D’après la définition de Wikipedia (la définition du Larousse ne s’applique pas), l’infographie de presse « désigne des graphes destinés à mettre en image des informations généralement statistiques au moyen de diagrammes. »
Il s’agit d’un moyen très en vogue sur internet (autant dire que ce n’est pas récent) pour illustrer des informations de toutes sortes : l’usage des téléphones mobiles, les revenus des artistes… voire l’utilisation des infographies elles-mêmes. Je me suis moi-même amusé à retravailler mon CV sous cette forme il y a quelques années.
Lorsqu’elles sont bien conçues, ces infographies permettent de mieux comprendre les données qu’elles mettent en scène. Voici un exemple très simple tiré de la première page du site de Dave Mc Candless, Information is beautiful, dont je parlais dans une note précédente :
Chaque carré est composé d’une couleur (le type de catastrophe, avec un repère en prime) et d’une surface (l’étendue de la catastrophe). L’ensemble est parfaitement compréhensible et permet de comparer les données entre elles. J’ajoute que l’auteur explique sa façon de procéder dans l’article associé et qu’il fournit un lien permettant de consulter les données utilisées.
Ça, c’est une infographie de qualité : facile à appréhender, utile et claire.
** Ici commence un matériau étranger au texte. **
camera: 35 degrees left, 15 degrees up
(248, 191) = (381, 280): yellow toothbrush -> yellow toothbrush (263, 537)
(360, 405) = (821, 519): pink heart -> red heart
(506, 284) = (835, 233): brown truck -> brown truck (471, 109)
Il y a deux jours, je suis tombé sur un article intitulé « 2011 en réseaux », publié sur le site d’ecrans.fr et relayé ici ou là. Je cite la première phrase : « Libération a publié le 30 décembre cette infographie bilan de 2011 sur les réseaux sociaux ». Voici l’infographie en question :
Cette image met en avant un grand nombre de données. Ces données sont présentées de façon presque totalement anarchique : par nombre d’utilisateurs ? Linkedin devrait se trouver entre Twitter et Google+, pas en bas de page. Par genre ? Google+ et Tumblr, qui n’ont rien à voir, sont côte à côte. Quant aux autres chiffres, ils ne sont pas comparables entre eux : 870 millions d’utilisateurs de Facebook (à mon avis il s’agit plutôt du nombre de comptes existants, ce qui n’est pas du tout la même chose lorsque l’on parle de près d’un milliard de profils), 15 millions de titres disponibles sur Spotify, 500% de tweets postés depuis le Japon dans l’heure qui a suivi le séisme…
(Note : je pourrais continuer très longtemps sur ce sujet, mais je préfère raccourcir.)
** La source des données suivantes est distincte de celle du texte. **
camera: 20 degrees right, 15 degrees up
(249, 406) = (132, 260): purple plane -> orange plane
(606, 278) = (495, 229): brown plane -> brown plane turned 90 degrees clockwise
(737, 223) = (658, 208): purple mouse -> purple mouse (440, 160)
Pire : l’illustrateur a ajouté un tas d’éléments visuels qui viennent perturber encore plus la lecture. Que font tous ces oiseaux-logos-de-Twitter partout ? Que font tous ces pictos en plein milieu de l’image ? Et pourquoi mettre un # devant « amywhinehouse », alors que le texte associé ne fait pas référence à Twitter mais à Facebook ?
Quant aux sources, une phrase absolument illisible indique… qu’il faudra se débrouiller pour aller les chercher. L’image était destinée à l’édition papier du journal : peut-être que des liens étaient fournis à côté ?
Alors : une infographie, vraiment ? Si je reprends la définition de Wikipedia, ça ne colle pas : il n’y a pas de diagramme sur cette image. Mais au delà de cette définition, le plus gros problème de cette image, c’est qu’elle informe (vraiment) moins bien qu’une simple liste à puces. En d’autres termes, elle n’est pas seulement illisible, elle est aussi superflue !
Je suis très ennuyé de parler de cette manière d’un travail qui a dû demander beaucoup de temps, mais je n’arrive pas à comprendre comment on peut produire une image de ce type. Cela dit je me trompe peut-être : si la demande initiale était « flanquez-moi toute une série de chiffres relatifs aux réseaux sociaux sur une illustration », ça colle. En revanche, si la demande ressemblait à « aidez les lecteurs à mieux cerner la diversité et l’utilisation des réseaux sociaux », il y avait sans doute beaucoup mieux à faire.
Bonus
En retournant sur le site d’ecrans.fr à l’instant, je tombe sur cet article (en page d’accueil) : « le journalisme les doigts dans les données ». On y lit des choses très intéressantes, comme cette phrase : « Pour le moment, faute de moyens et de réelle volonté, ces travaux qui se revendiquent du journalisme de données restent souvent coincés quelque part entre l’infographie et l’animation de chiffres, n’atteignant que rarement le travail de fond désormais courant dans la presse anglo-saxonne. »
Publier cette phrase quatre jours après avoir publié (relayé) l’infographie ci-dessus ? C’est un choix intéressant.